Zinc air batteries are a type of metal-air batteries. These are of two types: The primary cell types, an example of which is the button cell, and the secondary (rechargeable) type. These batteries have high energy densities and are relatively inexpensive to produce in the non-rechargeable form. Sizes can range from very small button cells used in hearing aids to very huge batteries suitable for electric vehicles.
The principle of operation is best understood by referring to the discharge first. The anode is of porous zinc metal which is saturated with an alkaline electrolyte, normally potassium hydroxide. At the cathode, oxygen from the air (so presence of air and entry into the battery is essential) reacts with the electrolyte to give hydroxyl ions which diffuse into the anode and form a zincate releasing water. Electrons released in this reaction travel to the cathode. To learn more about how it works read here
A theoretical open circuit voltage of 1.65 V is indicated but in practice it is around 1.35 V. Load voltage can be as low as 1.2 V
Since zinc is being consumed and oxygen is obtained from the air, rechargeable operation is possible by physically replacing the zinc electrodes.
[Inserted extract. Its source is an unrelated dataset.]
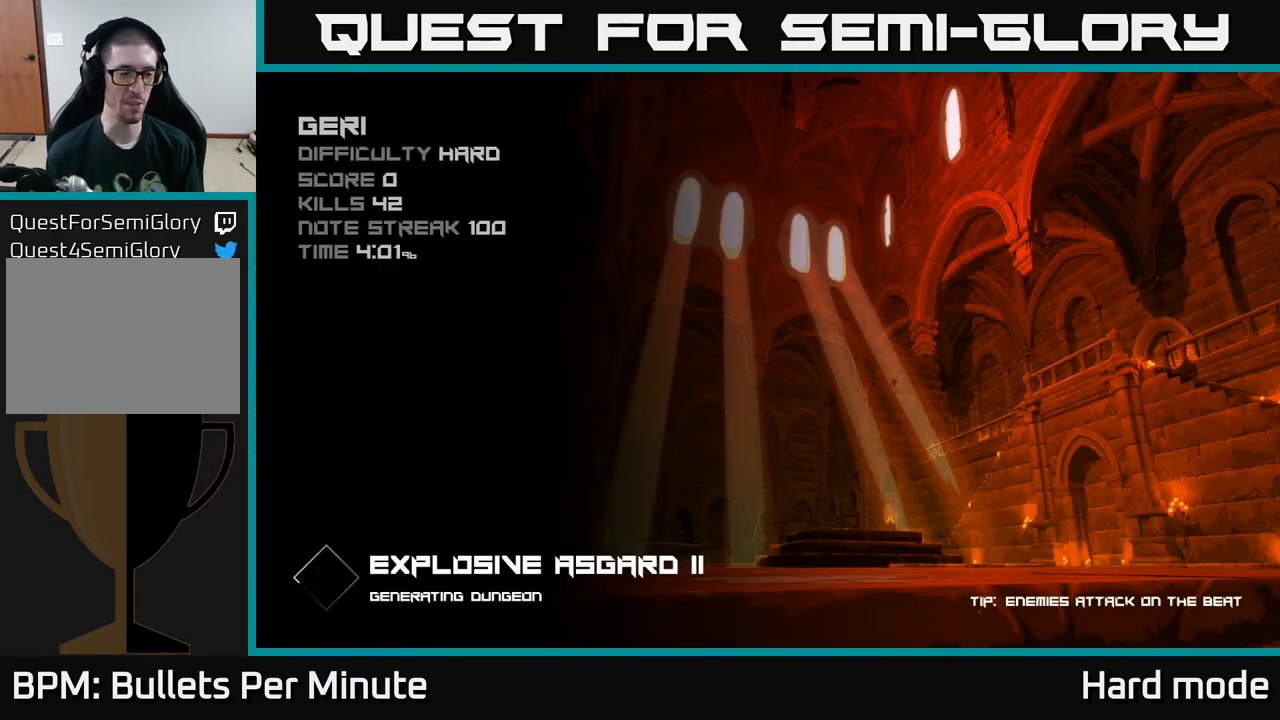
{"buttons": [], "left_stick": "center", "right_stick": "center", "events": []}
The smaller button cells (non-rechargeable) are used in devices like watches, calculators, and hearing aids.
Larger cells are used in remote location operation of warning lights, etc.
Zinc Air battery is being investigated as an electric vehicle battery and as large-scale energy storage.
This battery is sensitive to humidity and temperature extremes.
Carbon dioxide present in the air forms a carbonate which can reduce conductivity.
The zinc air battery suffers from high self-discharge.
Battery life is short as the chemical tends to dry out.
Recharging is feasible only at large scales.
Internal resistance is high which means limited current for given size.